_Job 1_: In the tilemaker thread, what is the size of the Estonian .osm.pbf file used in the experiments?
_Job 2_: Please reproduce everything in the tilemaker thread from "With the shipped almost" down to "the mbtiles file?".

Filter out ways when importing #190

ttsirkia · 2020-12-06T19:19:38Z

If I have understood correctly, while reading the pbf file tilemaker will store all the ways to the memory. Based on the number of ways to be found, the memory consumption can be high.

What if I needed only, let's say motorways or land usage information, would it be possible to have some kind of filter Lua function to skip those ways which are not relevant? Does it already work like that for nodes with the node_keys list?

I think this would reduce the memory consumption quite a lot if the whole information is not needed but are there some drawbacks or something that I didn't understood correctly about the import process?

The text was updated successfully, but these errors were encountered:

ttsirkia · 2020-12-06T22:16:17Z

OK. I made some experiments with Estonian map data as it is not a tiny but not too big.

With the shipped OSM process files:
Stored 10045947 nodes, 1165834 ways, 3396 relations

With the shipped almost blank process files:
Stored 10045947 nodes, 1092984 ways, 303 relations

With an empty process file which does not include anything:
Stored 10045947 nodes, 84422 ways, 0 relations

So the node number is always the same but ways seem to reduce. However, it is not zero in the last test. The .osm.pbf file is 83 MB, the memory consumption in the first two tests around 1 GB and in the last around 500 MB. Is there actually anything that could be reduced in the importing phase to drop out unnecessary data prior writing the mbtiles file?

systemed · 2020-12-07T09:19:26Z

Yes, tilemaker reads all nodes in the .pbf first, then (multipolygon) relations, then ways. It needs to read nodes before ways so that, when processing a way, it has the location of the way available for functions like way:Intersects (and I'd like to add more functions like this, as per #167).

node_keys is just a speed optimisation that avoids calling the Lua code for uninteresting nodes - it doesn't affect memory usage.

_Record extracts_:
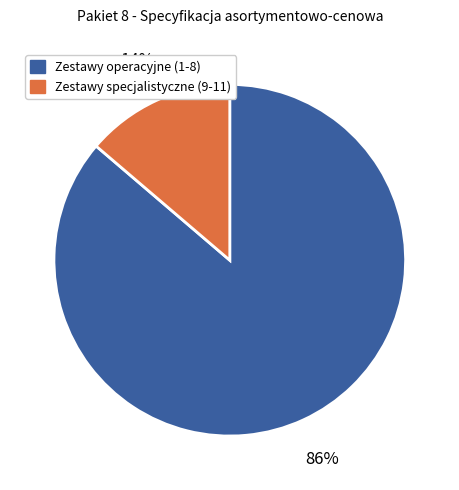

Is there a majority slice in this chart?

Yes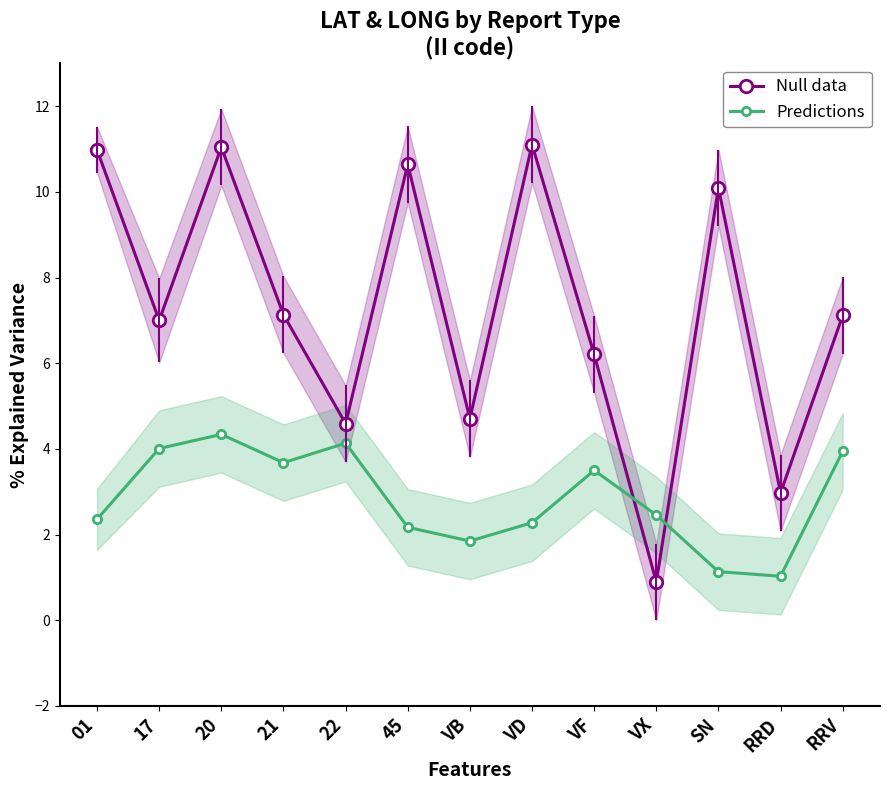

What is the difference between the highest and lowest values at 45?

8.5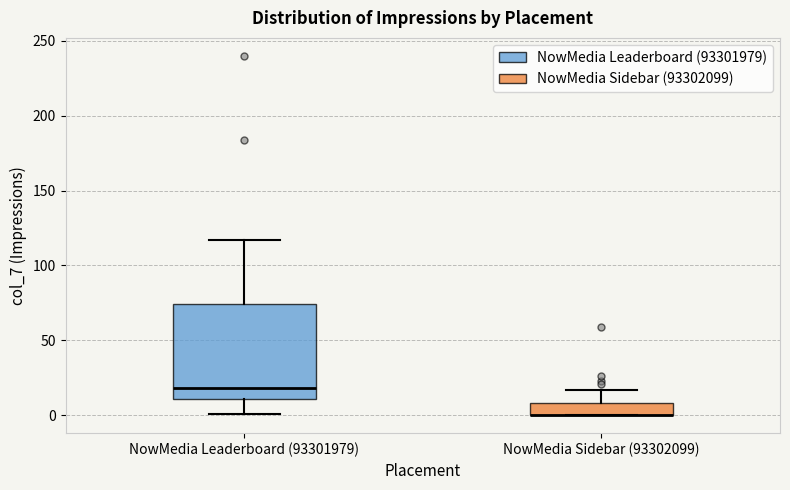

Reading left to right, transcribe this box plot: for each box, give where its median line is, the range the box spans, and where its two whiskers end, as read against the y-axis. The values are not printed on the chart, so give them approximately, as read against the axis.

NowMedia Leaderboard (93301979): median 20, box 10 to 75, whiskers 0 to 115
NowMedia Sidebar (93302099): median 0 (drawn on the box's lower edge), box 0 to 10, whiskers 0 to 15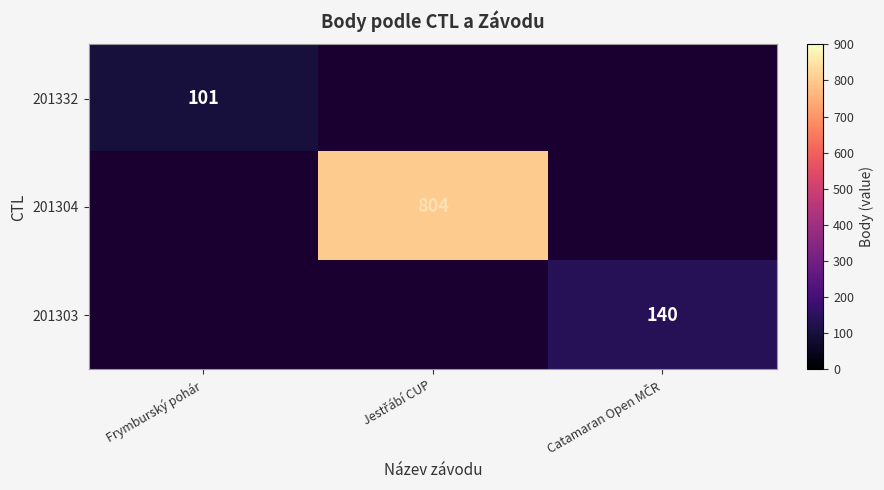

Is it true that 201332 equals 61 at Frymburský pohár?

False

_Written answer 1_: 83 MB

_Written answer 2_:
With the shipped almost blank process files:
Stored 10045947 nodes, 1092984 ways, 303 relations

With an empty process file which does not include anything:
Stored 10045947 nodes, 84422 ways, 0 relations

So the node number is always the same but ways seem to reduce. However, it is not zero in the last test. The .osm.pbf file is 83 MB, the memory consumption in the first two tests around 1 GB and in the last around 500 MB. Is there actually anything that could be reduced in the importing phase to drop out unnecessary data prior writing the mbtiles file?